Chapter 38
LITTLE FOREVER
The baby entered the world with a loud cry, one that shocked and thrilled me. The nurses delightedly pointed out the head of hair, dark like Barry’s, and told me I did so great.
A baby. A literal baby. My body grew a human, accomplished birth, which was almost more absurd than the growing of the baby in the first place.
Barry cut her cord with shaking hands, and I was weeping before they even put the tiny thing on my chest. Barry smoothed my hair and kissed my head, his own tears falling on my skin.
She cried bigger than I thought she would, and we both marveled at the sound from her little body curled up against my chest before she calmed. This made me cry, too.
“She’s so tiny,” I kept saying. I couldn’t fathom it, her fingers were so small, balled into fists.
“I love you,” Barry kept saying.

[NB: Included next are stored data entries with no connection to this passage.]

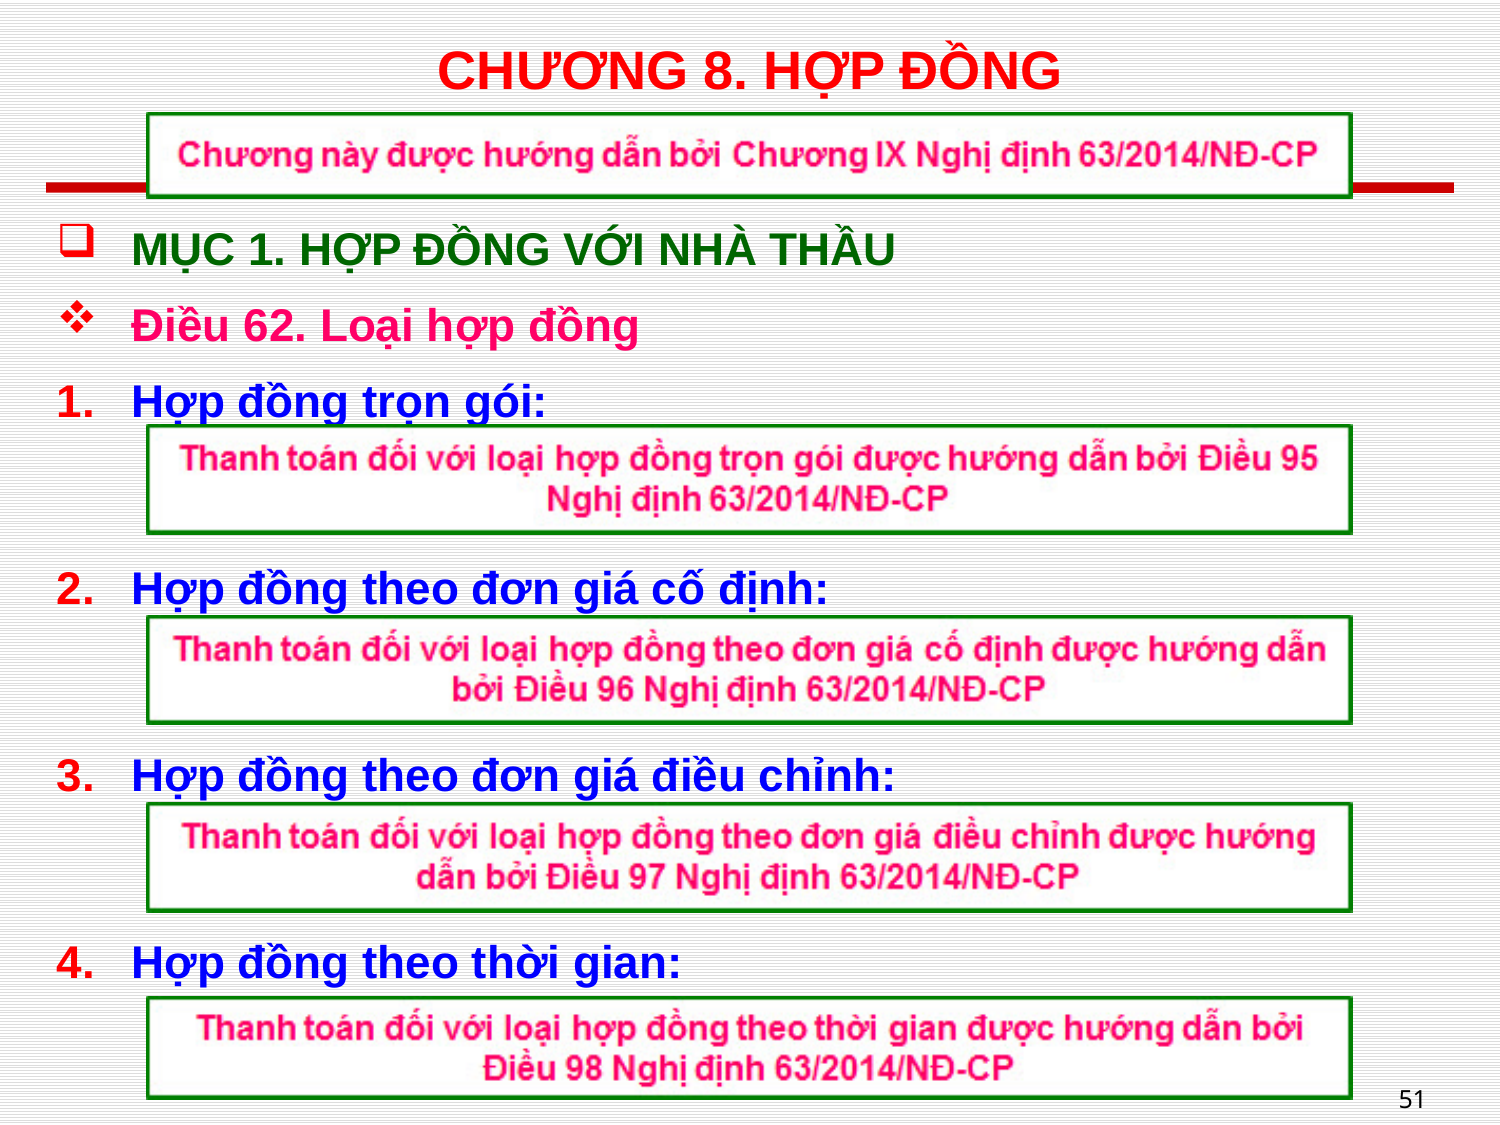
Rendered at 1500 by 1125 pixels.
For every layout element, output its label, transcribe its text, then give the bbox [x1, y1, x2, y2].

picture [146, 996, 1354, 1101]
text_box MỤC 1. HỢP ĐỒNG VỚI NHÀ THẦU Điều 62. Loại hợp đồng Hợp đồng trọn gói: Hợp đồng theo đơn giá cố định: Hợp đồng theo đơn giá điều chỉnh: Hợp đồng theo thời gian: [23, 199, 1477, 1088]
picture [146, 112, 1354, 200]
picture [146, 424, 1354, 535]
picture [146, 802, 1354, 913]
picture [146, 615, 1354, 726]
title CHƯƠNG 8. HỢP ĐỒNG [38, 24, 1463, 175]
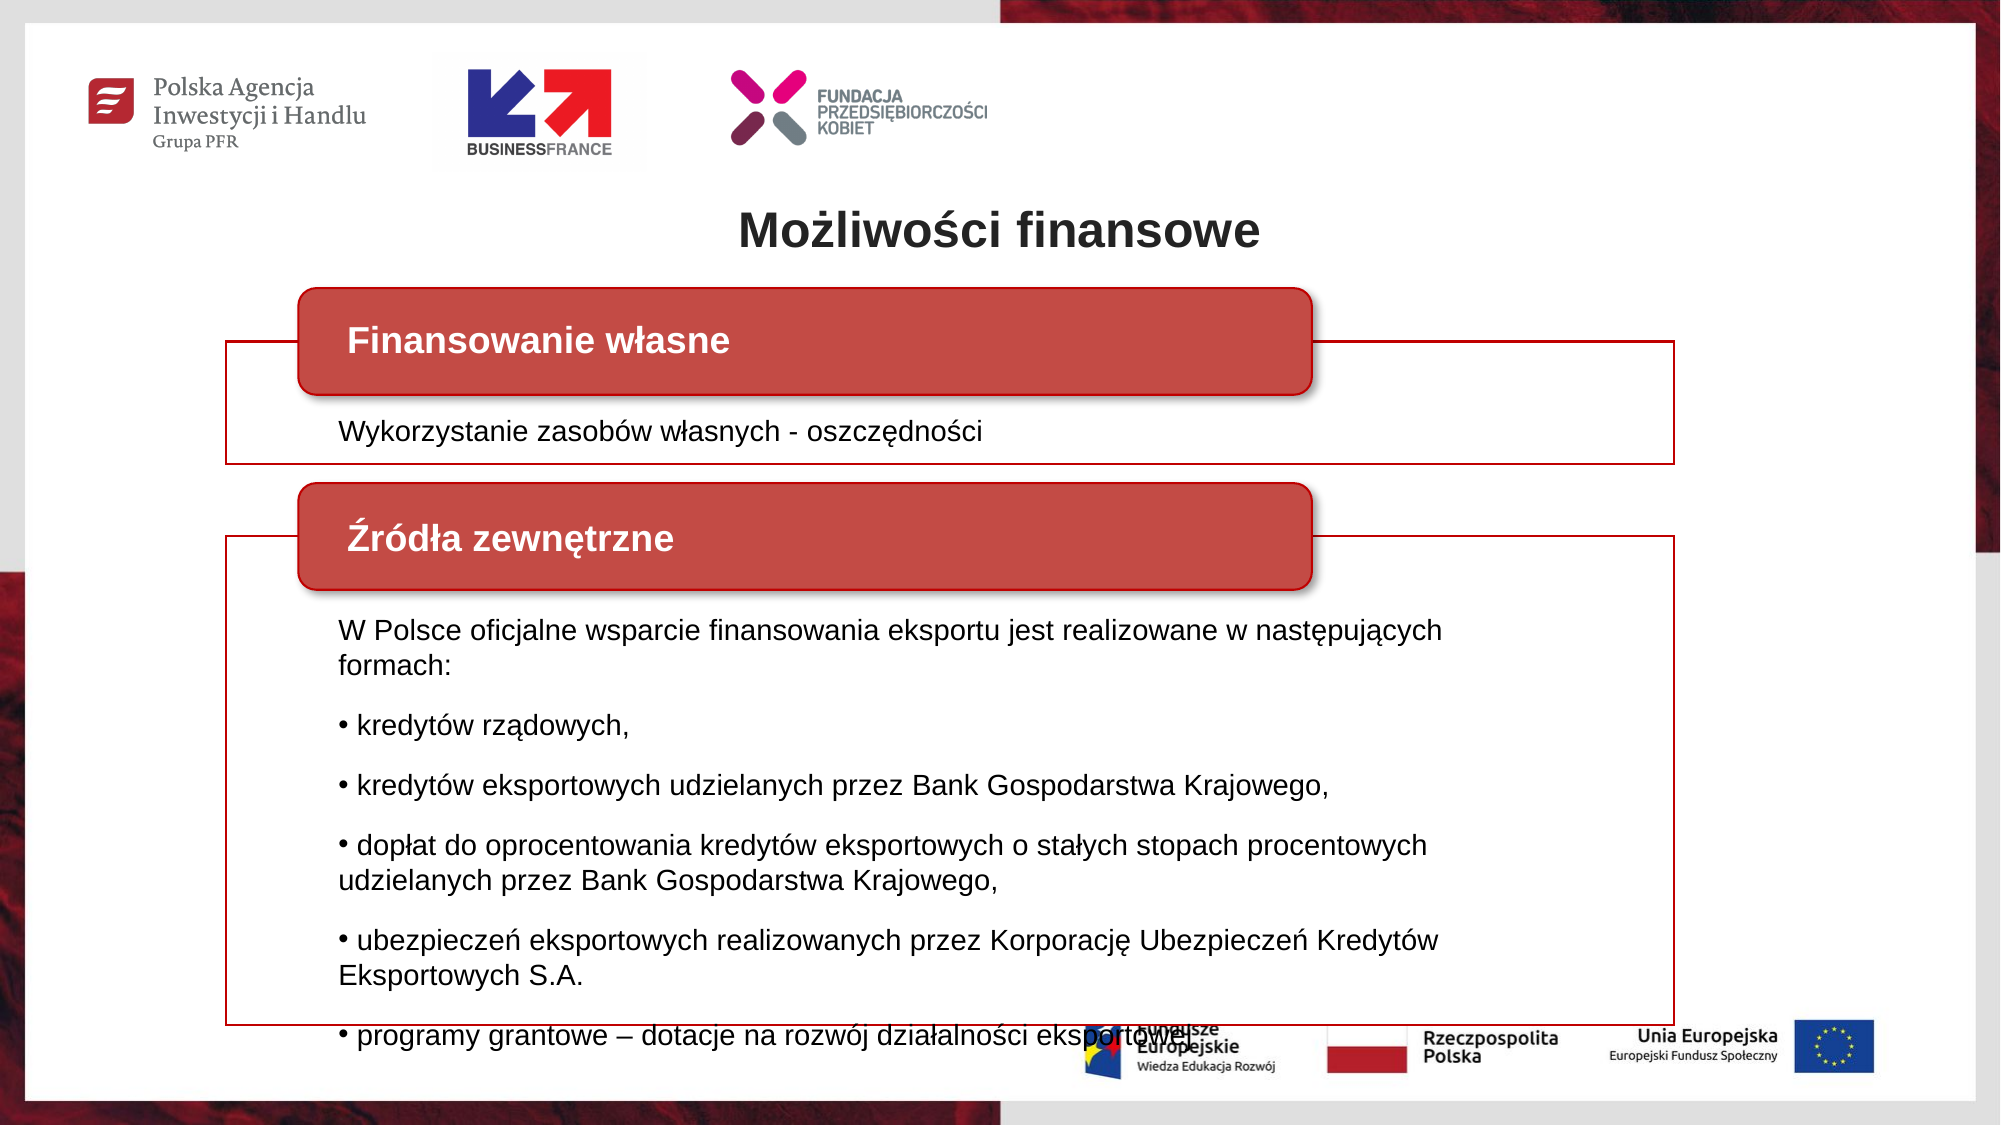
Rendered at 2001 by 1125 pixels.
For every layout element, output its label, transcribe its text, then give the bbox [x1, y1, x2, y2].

title Możliwości finansowe [137, 95, 1863, 313]
picture [0, 0, 2001, 1125]
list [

He kissed her head, too.
They determined that she was in good shape, oxygen right, breathing solid, and they’d keep an eye on her, but Doctor Ramirez didn’t think she’d need to spend any time in the NICU.
She was a little thing, though. Six pounds, but she had all ten fingers, ten toes, a beating heart, and two strong lungs.
Her upper lips were the sweetest thing I’d ever seen and holding her against my chest made me as new a person as the stories said it would.
I couldn’t stop crying, holding this tiny miracle.
We didn’t mean to make her, but we were meant to love her with everything we had.
After ensuring we were both good and stable, they left us for an hour for skin-to-skin time, and Barry kissed her head again, gave her some of his tears, too.
“Is she our Frances?” he asked, like if she wasn’t our Frances, another baby one day would be. I pulled my neck as far back as I could to get a good look at her.
She was, I could tell. Of course, I never knew what my grandma was like as a baby, but if she was here, she’d have loved hearing that loud cry.
Would’ve laughed and winked and leaned close to my ear to tell me that our little one was going to grow up to be a fighter.
That we’d have our hands full, and we wouldn’t have it any other way.
Our Frankie.
I kissed her crown again.
“Yeah, she is.”
“Hi, Frankie,” he whispered, and I smiled, giving a snotty sniffle.
“What should her middle name be?”
Barry sat back in his chair and thought about it for a long minute. I didn’t mind the wait.
“How about Hannah?” he asked finally. I laughed, lightly shaking the baby on my chest, but Barry didn’t take it back. He just smiled, eyes so full of warmth and love, full of our whole future, him and me, Junior and Frankie Hannah, for the rest of our little forever.